═══ Information provided ═══

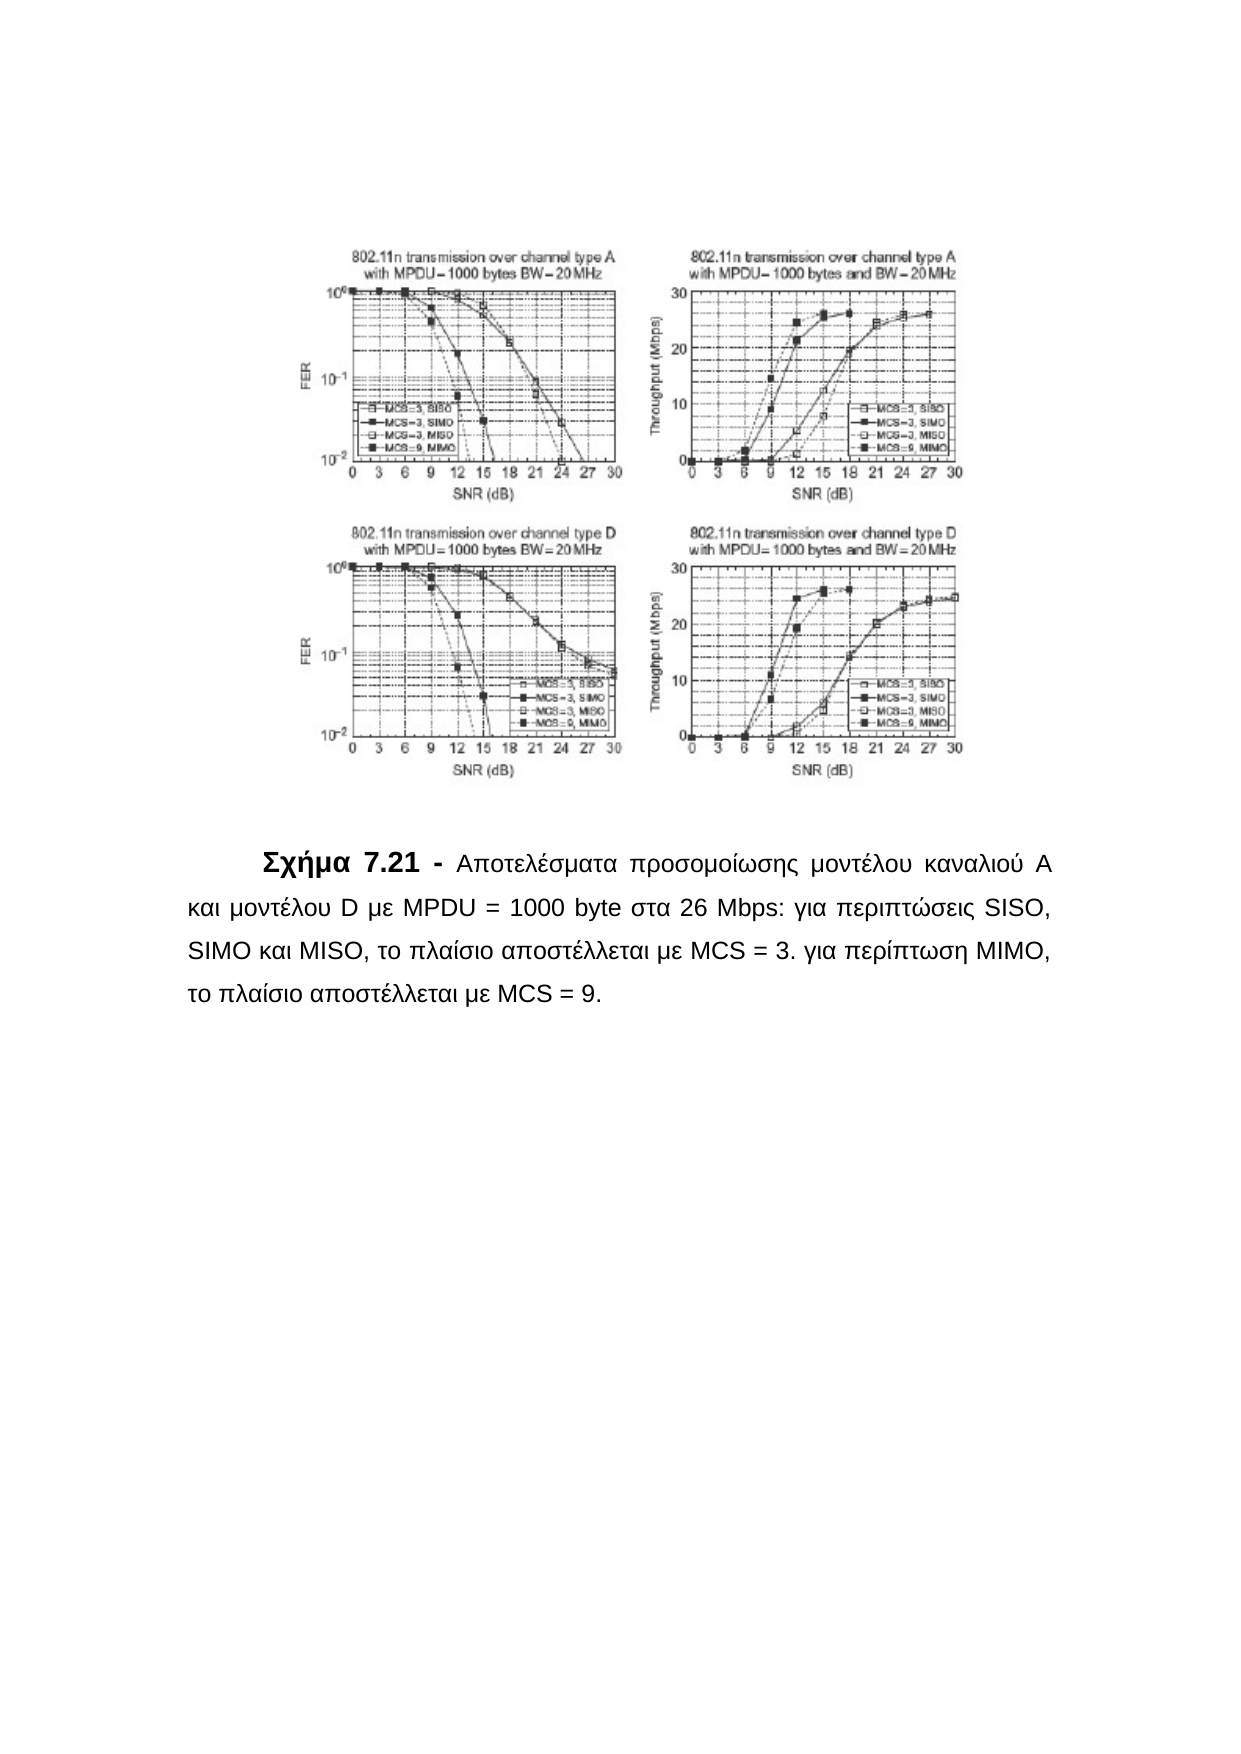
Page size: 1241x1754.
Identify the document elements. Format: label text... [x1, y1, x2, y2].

═══
═══ Information provided ═══

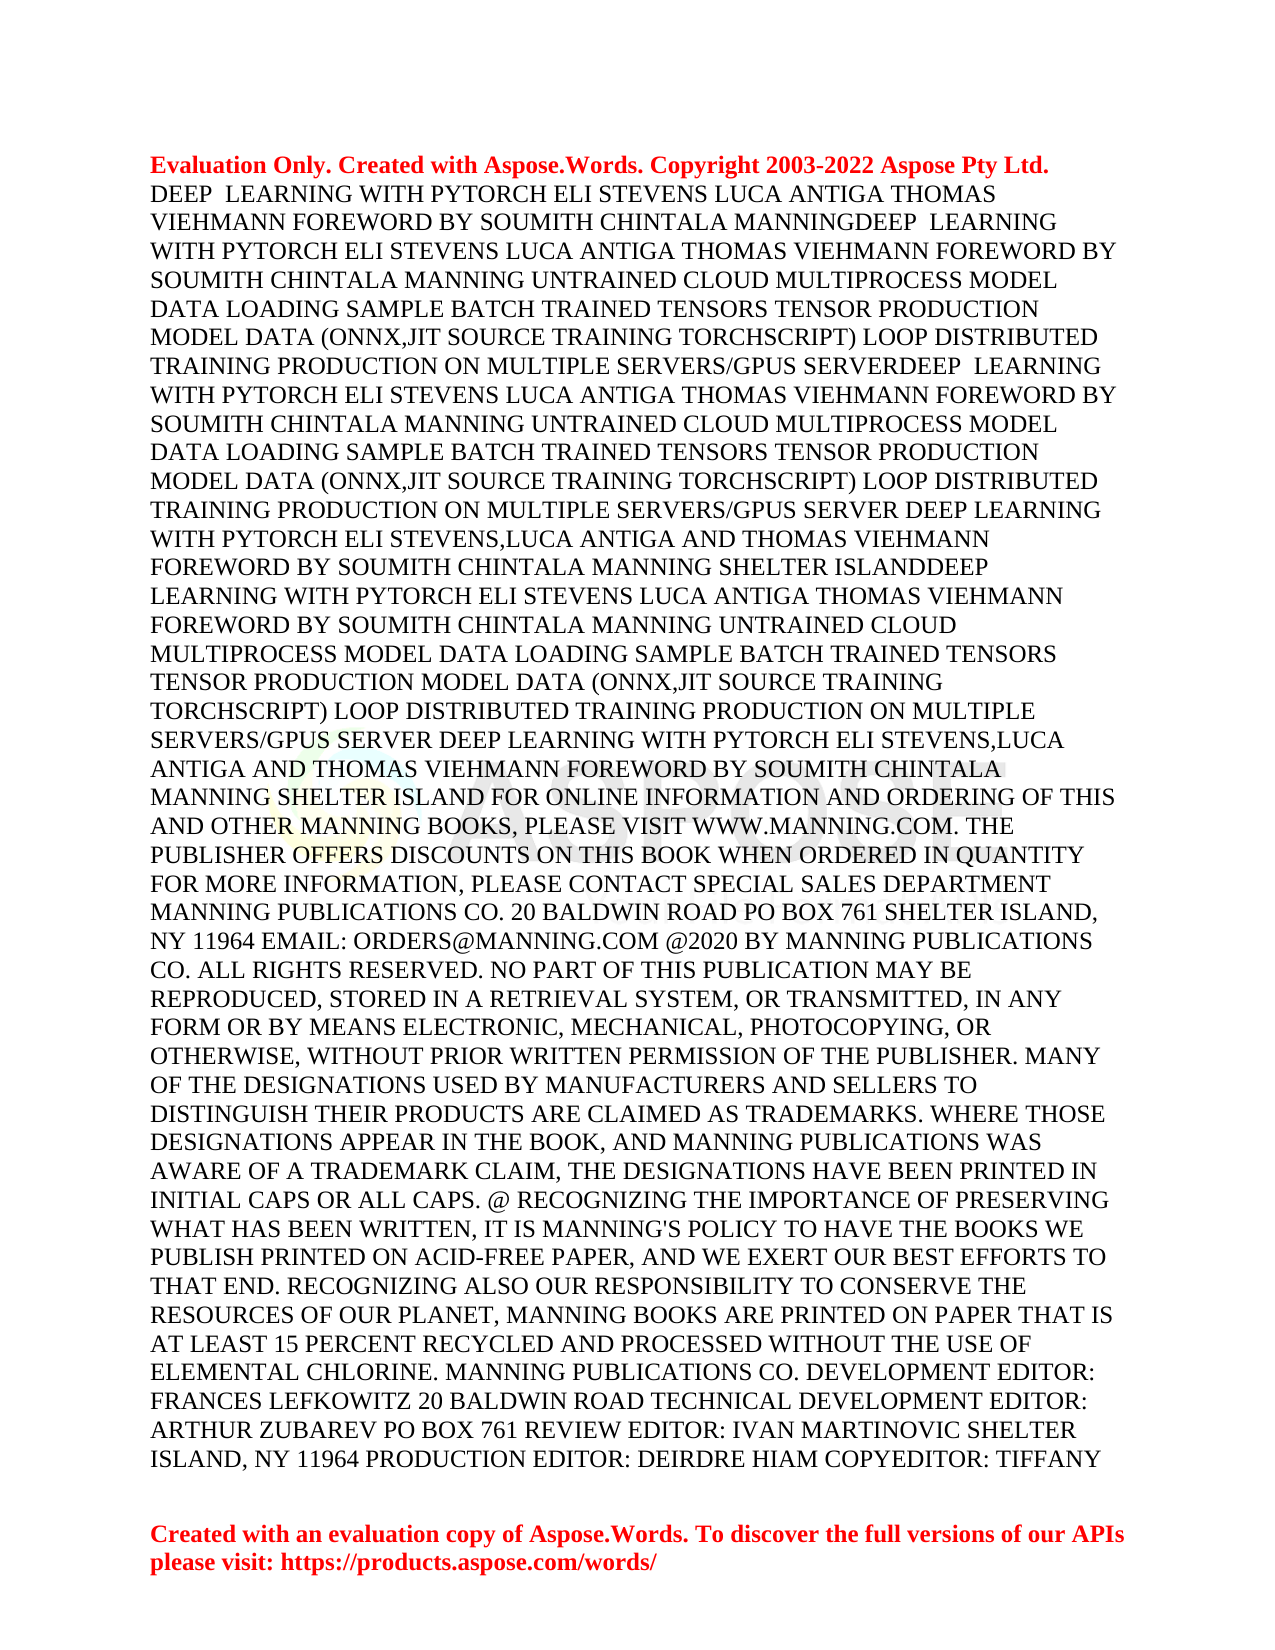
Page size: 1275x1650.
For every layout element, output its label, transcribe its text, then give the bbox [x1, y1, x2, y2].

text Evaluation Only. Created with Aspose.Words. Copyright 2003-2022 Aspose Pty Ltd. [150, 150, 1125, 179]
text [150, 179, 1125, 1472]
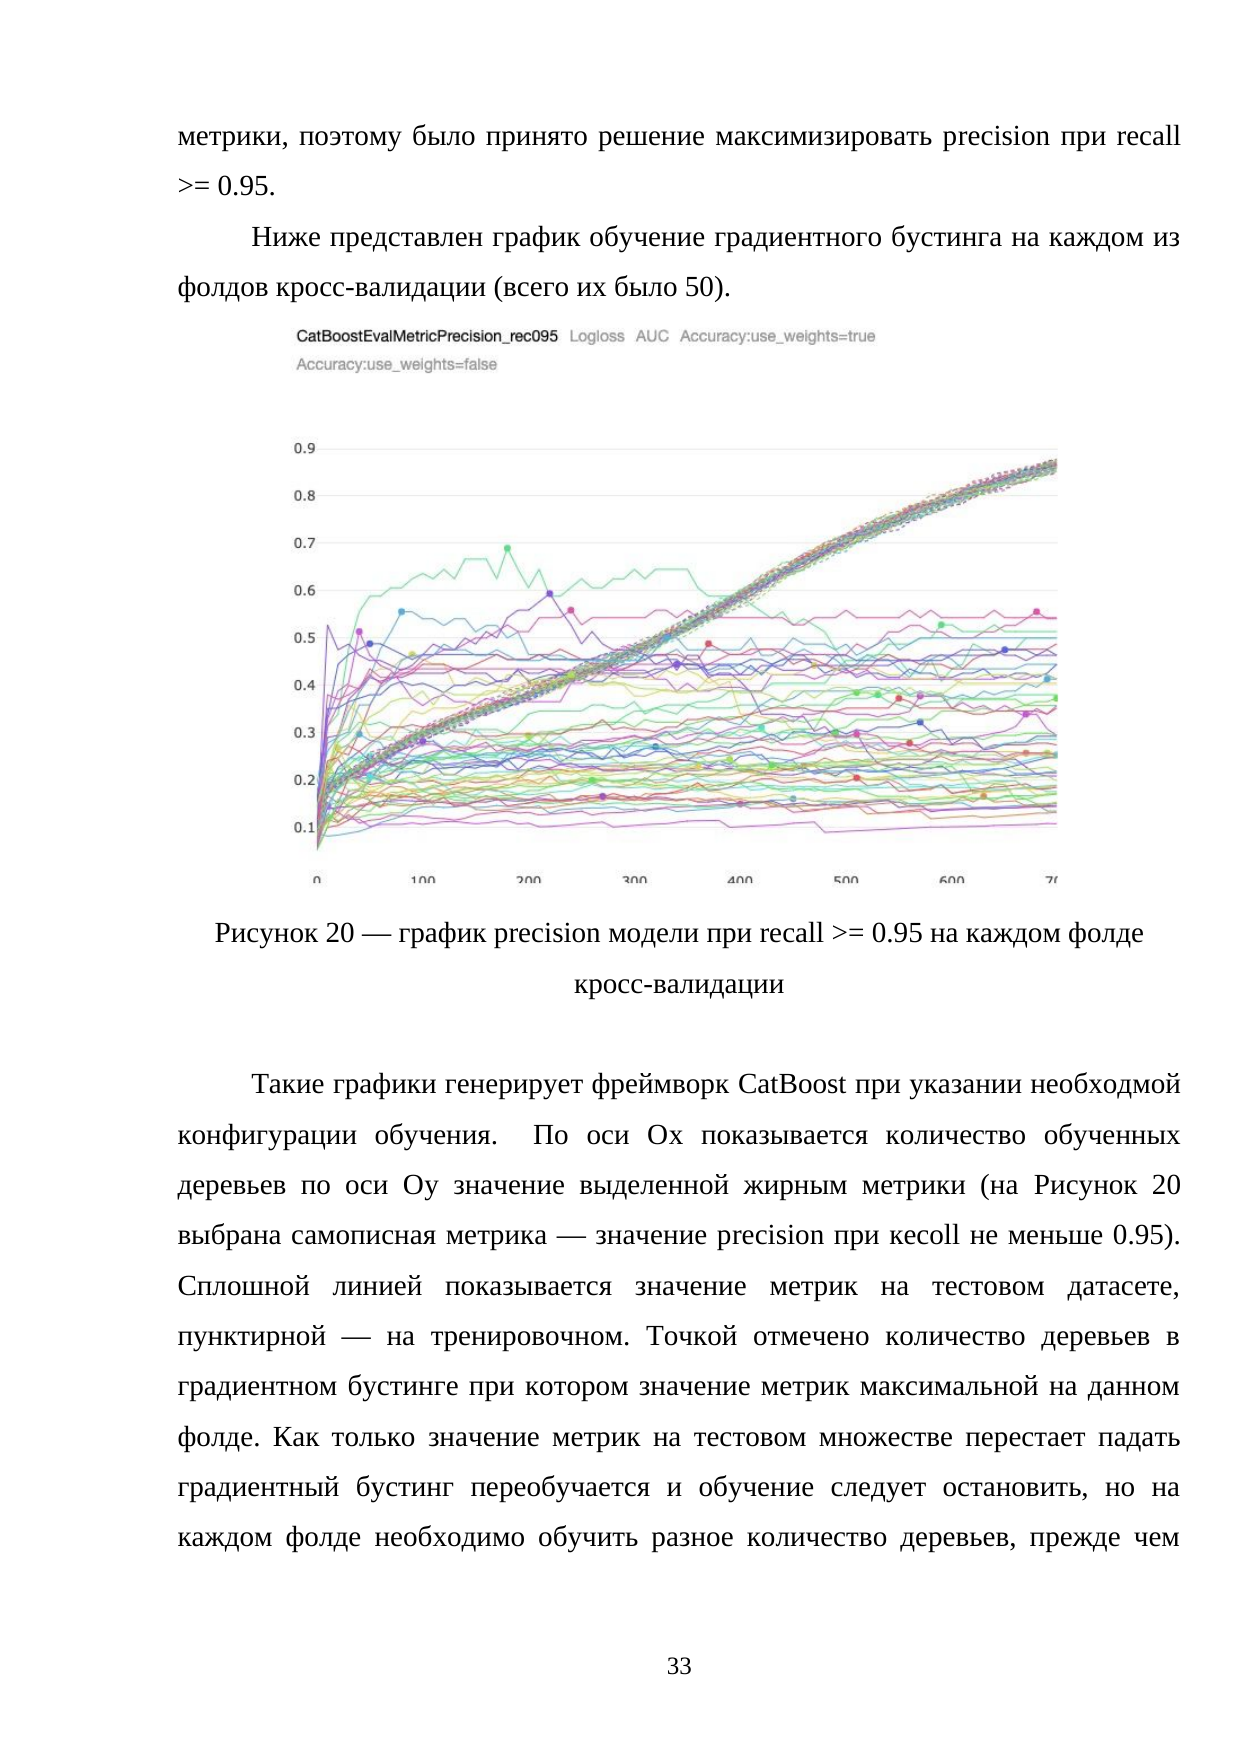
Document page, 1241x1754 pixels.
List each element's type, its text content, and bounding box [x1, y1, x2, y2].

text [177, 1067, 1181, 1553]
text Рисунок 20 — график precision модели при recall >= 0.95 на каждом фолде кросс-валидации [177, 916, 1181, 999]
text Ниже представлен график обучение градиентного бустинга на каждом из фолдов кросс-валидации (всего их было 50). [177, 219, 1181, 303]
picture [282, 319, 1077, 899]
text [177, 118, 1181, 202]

═══
═══ Information provided ═══

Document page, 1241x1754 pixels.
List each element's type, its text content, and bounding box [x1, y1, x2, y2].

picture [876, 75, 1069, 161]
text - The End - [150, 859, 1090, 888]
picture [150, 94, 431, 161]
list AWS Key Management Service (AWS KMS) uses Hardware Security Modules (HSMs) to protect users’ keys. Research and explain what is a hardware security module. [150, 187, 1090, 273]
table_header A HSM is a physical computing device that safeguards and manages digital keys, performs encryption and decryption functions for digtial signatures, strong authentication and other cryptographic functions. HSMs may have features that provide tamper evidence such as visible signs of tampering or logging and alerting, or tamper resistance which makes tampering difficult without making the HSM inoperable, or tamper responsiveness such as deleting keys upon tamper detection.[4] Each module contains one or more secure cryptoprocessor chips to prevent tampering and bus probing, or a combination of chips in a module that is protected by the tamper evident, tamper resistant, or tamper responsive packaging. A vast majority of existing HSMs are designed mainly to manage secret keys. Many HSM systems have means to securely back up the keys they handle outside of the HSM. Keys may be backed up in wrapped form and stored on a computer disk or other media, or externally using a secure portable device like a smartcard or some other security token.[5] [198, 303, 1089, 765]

═══

Exercise: If a line in the records above has the word "size", copy it out.

Written solution:
Page size: 1241x1754.
Page size: 1275x1650.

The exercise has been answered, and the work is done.